* What you need to do *
Rewrite every line in all the rows below as one numbered list, omitting any blank lines.

(Stored items)
**********
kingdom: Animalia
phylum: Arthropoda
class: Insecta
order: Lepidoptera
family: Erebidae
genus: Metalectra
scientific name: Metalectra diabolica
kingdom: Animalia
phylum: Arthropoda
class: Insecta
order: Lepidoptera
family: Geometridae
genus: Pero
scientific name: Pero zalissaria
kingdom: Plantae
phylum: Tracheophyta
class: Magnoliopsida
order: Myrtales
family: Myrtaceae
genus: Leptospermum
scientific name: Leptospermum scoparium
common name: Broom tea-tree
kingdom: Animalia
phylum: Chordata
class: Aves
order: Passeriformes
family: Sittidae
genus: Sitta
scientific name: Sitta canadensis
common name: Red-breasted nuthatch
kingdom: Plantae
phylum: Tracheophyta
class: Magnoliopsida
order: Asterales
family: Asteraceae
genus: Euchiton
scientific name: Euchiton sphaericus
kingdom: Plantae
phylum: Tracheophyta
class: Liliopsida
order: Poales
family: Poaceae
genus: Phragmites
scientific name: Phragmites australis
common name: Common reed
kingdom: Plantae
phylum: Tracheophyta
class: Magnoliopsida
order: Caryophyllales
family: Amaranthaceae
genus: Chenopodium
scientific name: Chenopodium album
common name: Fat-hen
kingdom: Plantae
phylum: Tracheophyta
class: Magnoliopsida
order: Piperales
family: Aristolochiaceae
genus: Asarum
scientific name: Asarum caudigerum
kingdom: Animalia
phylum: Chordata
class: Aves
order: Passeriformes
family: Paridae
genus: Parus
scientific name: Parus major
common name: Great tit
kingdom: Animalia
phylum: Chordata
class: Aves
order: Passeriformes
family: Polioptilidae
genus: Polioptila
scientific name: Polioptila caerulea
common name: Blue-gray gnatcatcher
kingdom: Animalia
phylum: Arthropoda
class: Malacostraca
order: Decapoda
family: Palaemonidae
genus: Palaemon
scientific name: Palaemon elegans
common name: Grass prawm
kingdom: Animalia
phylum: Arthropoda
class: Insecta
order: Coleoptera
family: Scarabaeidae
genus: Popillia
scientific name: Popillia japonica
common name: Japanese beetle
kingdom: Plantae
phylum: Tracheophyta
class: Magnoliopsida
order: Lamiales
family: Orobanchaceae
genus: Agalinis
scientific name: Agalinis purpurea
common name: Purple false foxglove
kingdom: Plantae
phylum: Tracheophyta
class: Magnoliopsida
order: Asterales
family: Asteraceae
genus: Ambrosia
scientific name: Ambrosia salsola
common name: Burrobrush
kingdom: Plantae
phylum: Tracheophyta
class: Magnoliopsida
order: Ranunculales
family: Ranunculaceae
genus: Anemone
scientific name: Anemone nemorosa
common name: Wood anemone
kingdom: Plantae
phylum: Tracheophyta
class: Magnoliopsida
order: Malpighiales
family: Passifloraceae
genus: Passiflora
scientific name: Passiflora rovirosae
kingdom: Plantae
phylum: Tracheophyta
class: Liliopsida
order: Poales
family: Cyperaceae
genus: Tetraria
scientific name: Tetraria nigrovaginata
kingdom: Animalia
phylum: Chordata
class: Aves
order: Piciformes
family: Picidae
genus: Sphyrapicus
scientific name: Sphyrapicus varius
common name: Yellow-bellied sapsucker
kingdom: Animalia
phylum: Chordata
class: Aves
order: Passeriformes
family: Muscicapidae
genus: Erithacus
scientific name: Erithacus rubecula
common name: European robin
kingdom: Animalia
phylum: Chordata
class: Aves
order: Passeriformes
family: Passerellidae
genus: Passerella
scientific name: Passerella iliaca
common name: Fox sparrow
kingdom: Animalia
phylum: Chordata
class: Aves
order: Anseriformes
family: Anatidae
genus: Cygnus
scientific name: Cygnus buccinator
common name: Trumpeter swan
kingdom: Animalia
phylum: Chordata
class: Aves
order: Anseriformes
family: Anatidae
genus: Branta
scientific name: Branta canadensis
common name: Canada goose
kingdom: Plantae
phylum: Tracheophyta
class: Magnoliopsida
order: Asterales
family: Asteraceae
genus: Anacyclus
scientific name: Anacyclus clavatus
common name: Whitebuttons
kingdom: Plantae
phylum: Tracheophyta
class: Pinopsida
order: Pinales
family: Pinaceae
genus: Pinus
**********
* Solution *
1. kingdom: Animalia
2. phylum: Arthropoda
3. class: Insecta
4. order: Lepidoptera
5. family: Erebidae
6. genus: Metalectra
7. scientific name: Metalectra diabolica
8. kingdom: Animalia
9. phylum: Arthropoda
10. class: Insecta
11. order: Lepidoptera
12. family: Geometridae
13. genus: Pero
14. scientific name: Pero zalissaria
15. kingdom: Plantae
16. phylum: Tracheophyta
17. class: Magnoliopsida
18. order: Myrtales
19. family: Myrtaceae
20. genus: Leptospermum
21. scientific name: Leptospermum scoparium
22. common name: Broom tea-tree
23. kingdom: Animalia
24. phylum: Chordata
25. class: Aves
26. order: Passeriformes
27. family: Sittidae
28. genus: Sitta
29. scientific name: Sitta canadensis
30. common name: Red-breasted nuthatch
31. kingdom: Plantae
32. phylum: Tracheophyta
33. class: Magnoliopsida
34. order: Asterales
35. family: Asteraceae
36. genus: Euchiton
37. scientific name: Euchiton sphaericus
38. kingdom: Plantae
39. phylum: Tracheophyta
40. class: Liliopsida
41. order: Poales
42. family: Poaceae
43. genus: Phragmites
44. scientific name: Phragmites australis
45. common name: Common reed
46. kingdom: Plantae
47. phylum: Tracheophyta
48. class: Magnoliopsida
49. order: Caryophyllales
50. family: Amaranthaceae
51. genus: Chenopodium
52. scientific name: Chenopodium album
53. common name: Fat-hen
54. kingdom: Plantae
55. phylum: Tracheophyta
56. class: Magnoliopsida
57. order: Piperales
58. family: Aristolochiaceae
59. genus: Asarum
60. scientific name: Asarum caudigerum
61. kingdom: Animalia
62. phylum: Chordata
63. class: Aves
64. order: Passeriformes
65. family: Paridae
66. genus: Parus
67. scientific name: Parus major
68. common name: Great tit
69. kingdom: Animalia
70. phylum: Chordata
71. class: Aves
72. order: Passeriformes
73. family: Polioptilidae
74. genus: Polioptila
75. scientific name: Polioptila caerulea
76. common name: Blue-gray gnatcatcher
77. kingdom: Animalia
78. phylum: Arthropoda
79. class: Malacostraca
80. order: Decapoda
81. family: Palaemonidae
82. genus: Palaemon
83. scientific name: Palaemon elegans
84. common name: Grass prawm
85. kingdom: Animalia
86. phylum: Arthropoda
87. class: Insecta
88. order: Coleoptera
89. family: Scarabaeidae
90. genus: Popillia
91. scientific name: Popillia japonica
92. common name: Japanese beetle
93. kingdom: Plantae
94. phylum: Tracheophyta
95. class: Magnoliopsida
96. order: Lamiales
97. family: Orobanchaceae
98. genus: Agalinis
99. scientific name: Agalinis purpurea
100. common name: Purple false foxglove
101. kingdom: Plantae
102. phylum: Tracheophyta
103. class: Magnoliopsida
104. order: Asterales
105. family: Asteraceae
106. genus: Ambrosia
107. scientific name: Ambrosia salsola
108. common name: Burrobrush
109. kingdom: Plantae
110. phylum: Tracheophyta
111. class: Magnoliopsida
112. order: Ranunculales
113. family: Ranunculaceae
114. genus: Anemone
115. scientific name: Anemone nemorosa
116. common name: Wood anemone
117. kingdom: Plantae
118. phylum: Tracheophyta
119. class: Magnoliopsida
120. order: Malpighiales
121. family: Passifloraceae
122. genus: Passiflora
123. scientific name: Passiflora rovirosae
124. kingdom: Plantae
125. phylum: Tracheophyta
126. class: Liliopsida
127. order: Poales
128. family: Cyperaceae
129. genus: Tetraria
130. scientific name: Tetraria nigrovaginata
131. kingdom: Animalia
132. phylum: Chordata
133. class: Aves
134. order: Piciformes
135. family: Picidae
136. genus: Sphyrapicus
137. scientific name: Sphyrapicus varius
138. common name: Yellow-bellied sapsucker
139. kingdom: Animalia
140. phylum: Chordata
141. class: Aves
142. order: Passeriformes
143. family: Muscicapidae
144. genus: Erithacus
145. scientific name: Erithacus rubecula
146. common name: European robin
147. kingdom: Animalia
148. phylum: Chordata
149. class: Aves
150. order: Passeriformes
151. family: Passerellidae
152. genus: Passerella
153. scientific name: Passerella iliaca
154. common name: Fox sparrow
155. kingdom: Animalia
156. phylum: Chordata
157. class: Aves
158. order: Anseriformes
159. family: Anatidae
160. genus: Cygnus
161. scientific name: Cygnus buccinator
162. common name: Trumpeter swan
163. kingdom: Animalia
164. phylum: Chordata
165. class: Aves
166. order: Anseriformes
167. family: Anatidae
168. genus: Branta
169. scientific name: Branta canadensis
170. common name: Canada goose
171. kingdom: Plantae
172. phylum: Tracheophyta
173. class: Magnoliopsida
174. order: Asterales
175. family: Asteraceae
176. genus: Anacyclus
177. scientific name: Anacyclus clavatus
178. common name: Whitebuttons
179. kingdom: Plantae
180. phylum: Tracheophyta
181. class: Pinopsida
182. order: Pinales
183. family: Pinaceae
184. genus: Pinus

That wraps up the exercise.